1. Field of the Invention
The present invention relates to a wireless communication system. More particularly, the present invention relates to a switching method and apparatus for receiving Multicast Broadcast Service (MBS) data in a wireless communication system using multiple carriers.
2. Description of the Related Art
In a next generation system, i.e., a 4th Generation (4G) communication system, research and commercialization are underway to provide users with various services having a data rate of about 100 Mbps or higher. In particular, the 4 G communication system is currently being developed to ensure mobility and Quality of Service (QoS) in a Broadband Wireless Access (BWA) communication system, such as a Wireless Local Area Network (WLAN) system and a Wireless Metropolitan Area Network (WMAN) system. A representative example of such a communication system is an Institute of Electrical and Electronics Engineers (IEEE) 802.16 communication system.
At present, standardization on IEEE 802.16m is ongoing as an advanced standard of the existing IEEE 802.16e. From the perspective of deployment of network equipment, a system that supports both the IEEE 802.16e and the IEEE 802.16m systems will be implemented in a transitory manner as compared to a system dedicated for IEEE 802.16m. Therefore, when an Advanced Mobile Station (AMS) moves from an IEEE 802.16e system to an IEEE 802.16e/16m combination system, a system controls the AMS to perform zone switching to a new system since it is a system having a different property from that of an existing system that supports the AMS in a corresponding zone.
FIG. 1 illustrates a zone switching scenario in a wireless communication system according to a conventional method.
Referring to FIG. 1, a mixed Base Station (BS) (or an Advanced BS (ABS)) 104 is provided that supports both an IEEE 802.16e system and an IEEE 802.16m system. An AMS 102 is provided that performs zone switching to the IEEE 802.16e system while receiving a service from the IEEE 802.16m system. Herein, a zone that supports the IEEE 802.16m system is referred to as an M zone 105, and a zone that supports the IEEE 802.16e system is referred to as an L zone 107.

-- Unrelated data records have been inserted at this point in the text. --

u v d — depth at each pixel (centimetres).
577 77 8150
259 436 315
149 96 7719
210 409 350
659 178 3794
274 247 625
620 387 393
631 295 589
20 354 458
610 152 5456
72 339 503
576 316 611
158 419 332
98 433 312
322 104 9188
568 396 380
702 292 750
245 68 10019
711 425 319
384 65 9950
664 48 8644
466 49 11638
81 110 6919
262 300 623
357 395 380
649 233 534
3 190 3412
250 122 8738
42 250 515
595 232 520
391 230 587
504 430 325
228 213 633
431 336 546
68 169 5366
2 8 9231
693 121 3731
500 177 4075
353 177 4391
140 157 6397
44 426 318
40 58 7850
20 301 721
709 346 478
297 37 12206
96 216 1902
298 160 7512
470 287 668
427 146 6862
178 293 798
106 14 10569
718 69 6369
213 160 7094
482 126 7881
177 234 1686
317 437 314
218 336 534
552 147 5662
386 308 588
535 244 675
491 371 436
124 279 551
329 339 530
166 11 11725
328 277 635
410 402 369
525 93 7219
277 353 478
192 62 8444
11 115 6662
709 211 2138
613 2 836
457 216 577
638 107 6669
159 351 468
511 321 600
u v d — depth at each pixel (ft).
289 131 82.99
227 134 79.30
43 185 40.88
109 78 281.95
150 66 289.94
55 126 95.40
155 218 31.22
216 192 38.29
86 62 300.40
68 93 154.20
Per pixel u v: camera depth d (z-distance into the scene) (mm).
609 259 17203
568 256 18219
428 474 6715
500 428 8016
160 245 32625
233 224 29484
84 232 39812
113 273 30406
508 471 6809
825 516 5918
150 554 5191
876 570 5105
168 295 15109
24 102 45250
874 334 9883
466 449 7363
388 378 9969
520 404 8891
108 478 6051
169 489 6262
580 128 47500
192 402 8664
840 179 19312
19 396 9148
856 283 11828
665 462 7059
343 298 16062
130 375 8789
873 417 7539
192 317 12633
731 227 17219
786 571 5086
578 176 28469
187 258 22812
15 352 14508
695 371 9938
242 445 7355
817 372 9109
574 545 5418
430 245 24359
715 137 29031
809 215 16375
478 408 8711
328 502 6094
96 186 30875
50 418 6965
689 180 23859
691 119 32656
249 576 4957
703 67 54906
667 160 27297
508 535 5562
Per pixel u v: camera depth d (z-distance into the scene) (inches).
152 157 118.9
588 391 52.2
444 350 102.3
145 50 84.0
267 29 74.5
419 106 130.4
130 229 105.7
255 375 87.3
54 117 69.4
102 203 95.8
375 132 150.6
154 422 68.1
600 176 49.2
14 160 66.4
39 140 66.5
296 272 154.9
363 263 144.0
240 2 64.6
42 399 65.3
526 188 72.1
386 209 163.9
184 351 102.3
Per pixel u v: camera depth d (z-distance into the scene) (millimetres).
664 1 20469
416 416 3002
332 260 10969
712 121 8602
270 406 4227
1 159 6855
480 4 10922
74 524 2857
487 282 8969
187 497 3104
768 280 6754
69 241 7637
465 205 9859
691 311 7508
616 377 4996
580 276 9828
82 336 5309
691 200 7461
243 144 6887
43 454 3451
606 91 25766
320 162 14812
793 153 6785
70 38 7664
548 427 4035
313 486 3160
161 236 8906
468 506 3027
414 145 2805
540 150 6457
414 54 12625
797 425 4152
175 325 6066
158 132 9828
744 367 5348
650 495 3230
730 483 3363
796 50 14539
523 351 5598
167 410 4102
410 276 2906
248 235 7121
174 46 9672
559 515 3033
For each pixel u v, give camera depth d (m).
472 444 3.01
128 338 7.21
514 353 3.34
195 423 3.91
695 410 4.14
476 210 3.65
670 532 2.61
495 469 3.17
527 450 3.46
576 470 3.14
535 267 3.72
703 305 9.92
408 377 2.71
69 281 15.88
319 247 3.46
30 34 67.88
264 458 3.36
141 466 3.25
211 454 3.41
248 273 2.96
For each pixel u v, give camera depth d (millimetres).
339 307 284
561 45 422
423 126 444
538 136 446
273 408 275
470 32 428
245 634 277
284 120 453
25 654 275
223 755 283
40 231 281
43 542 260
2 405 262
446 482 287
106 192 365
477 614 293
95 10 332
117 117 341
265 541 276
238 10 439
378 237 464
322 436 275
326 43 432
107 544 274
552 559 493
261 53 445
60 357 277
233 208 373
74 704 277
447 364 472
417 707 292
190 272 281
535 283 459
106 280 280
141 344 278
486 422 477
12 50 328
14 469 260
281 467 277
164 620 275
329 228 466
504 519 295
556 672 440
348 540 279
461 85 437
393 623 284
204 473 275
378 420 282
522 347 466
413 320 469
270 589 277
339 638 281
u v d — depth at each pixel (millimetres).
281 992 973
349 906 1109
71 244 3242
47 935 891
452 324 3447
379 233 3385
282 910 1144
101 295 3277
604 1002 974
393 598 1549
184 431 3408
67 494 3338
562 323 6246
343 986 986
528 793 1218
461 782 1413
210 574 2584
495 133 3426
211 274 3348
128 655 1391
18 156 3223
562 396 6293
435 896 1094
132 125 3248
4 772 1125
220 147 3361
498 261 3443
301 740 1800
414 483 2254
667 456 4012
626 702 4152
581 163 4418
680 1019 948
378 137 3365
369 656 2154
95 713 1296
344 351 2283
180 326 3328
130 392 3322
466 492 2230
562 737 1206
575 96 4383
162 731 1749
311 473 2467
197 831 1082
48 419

In step 106, the serving ABS 104, i.e., a serving ABS of the AMS 102, sets HO_Mode=0b01 for indicating zone switching in an AAI_HandOver-CoMmanD (AAI_HO-CMD) message in the M zone 105 and then transmits the AAI_HO-CMD message to the AMS 102. In step 108, the serving ABS 104 performs synchronization with respect to the L zone 107 by using IEEE 802.16e PHYsical layer (PHY) information included in the AAI_HO-CMD message. Upon completion of the synchronization, in step 110, the AMS 102 transmits a RaNGing-REQuest (RNG-REQ) message in which a ranging purpose indication value is set to 1 to attempt re-entry to the L zone 107 of the mixed BS 104. In response thereto, the mixed BS 104 transmits a RaNGing-ReSPonse (RNG-RSP) message to report whether ranging is performed in step 112. Upon completion of the ranging process, in step 114, the AMS 102 determines whether a data path is established normally, and performs communication through the switched L zone 107.
The conventional wireless communication system performs zone switching of the AMS as described above. In order for the AMS that performs the zone switching to receive MBS data, after completion of the zone switching, Dynamic Service Addition-REQuest (DSA-REQ) and Dynamic Service Addition-ReSPonse (DSA-RSP) messages are transmitted and received through the switched zone to establish a data path for an MBS. However, a method of establishing the data path for the MBS by transmitting and receiving the DSA-REQ and DSA-RSP messages after completion of the zone switching has a disadvantage in that a time required to receive the MBS data, i.e., a delay time, is increased. Therefore, there is a need for a method of decreasing a delay time of receiving the MBS data.